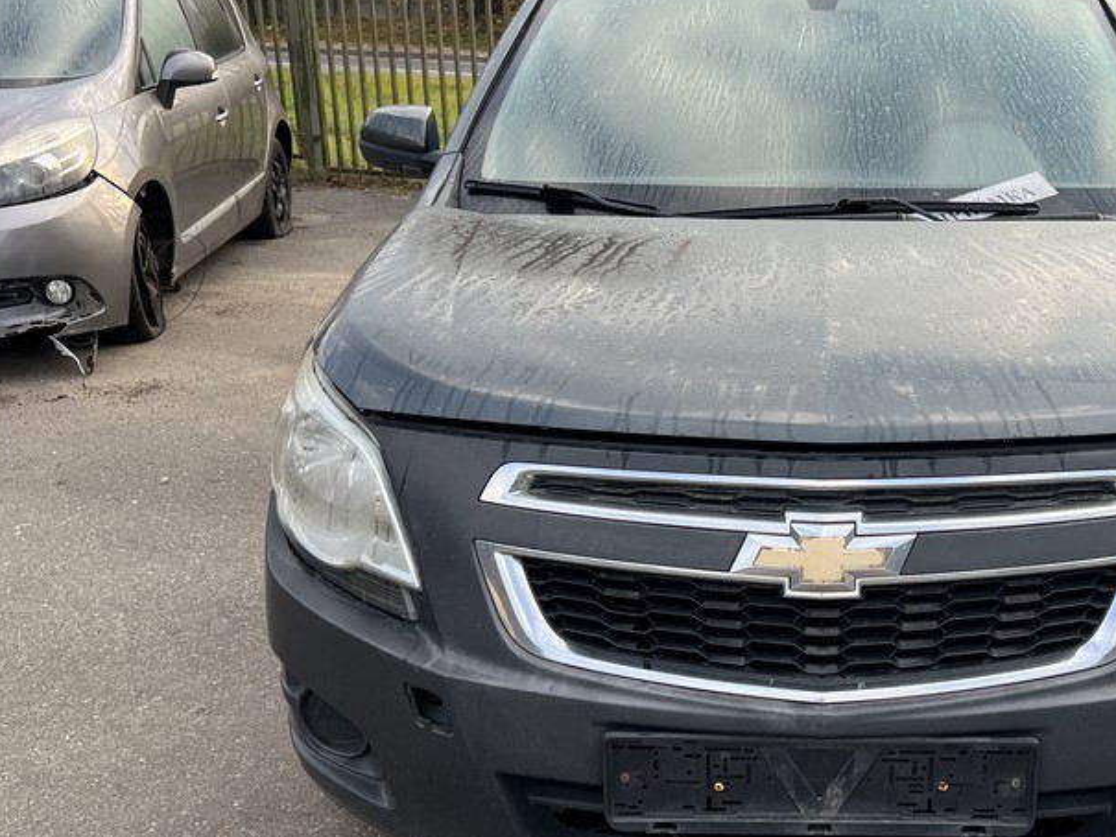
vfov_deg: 32.9
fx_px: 1419
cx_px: 778
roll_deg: +0.1
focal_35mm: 44
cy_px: 466
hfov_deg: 42.1
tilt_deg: -20.1
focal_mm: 5.7
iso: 50
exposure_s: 1/614
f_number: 1.5
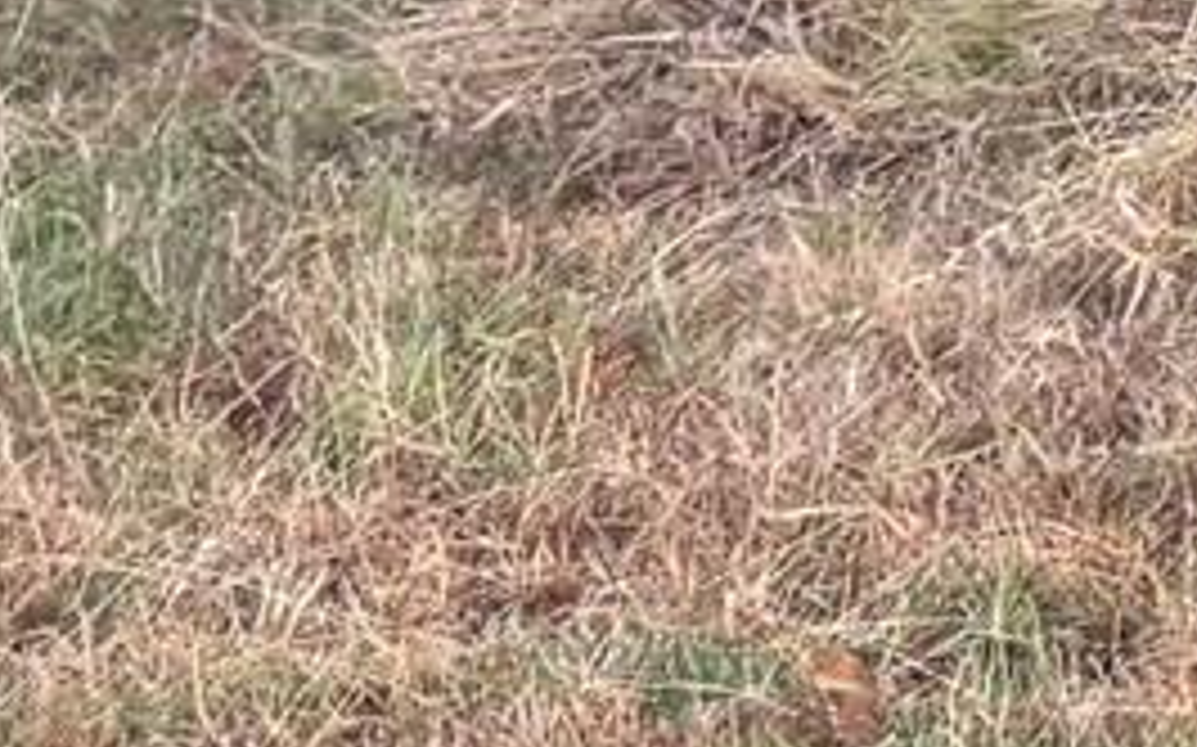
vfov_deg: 5.7
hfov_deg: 9.0
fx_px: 6913
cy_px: -1624
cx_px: 2781
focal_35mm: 212
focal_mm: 5.96
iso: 64
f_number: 1.6
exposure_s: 1/169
-----
What the task needs is the material above repeated exactly, pictures excepted.

vfov_deg: 32.9
fx_px: 1419
cx_px: 778
roll_deg: +0.1
focal_35mm: 44
cy_px: 466
hfov_deg: 42.1
tilt_deg: -20.1
focal_mm: 5.7
iso: 50
exposure_s: 1/614
f_number: 1.5
vfov_deg: 5.7
hfov_deg: 9.0
fx_px: 6913
cy_px: -1624
cx_px: 2781
focal_35mm: 212
focal_mm: 5.96
iso: 64
f_number: 1.6
exposure_s: 1/169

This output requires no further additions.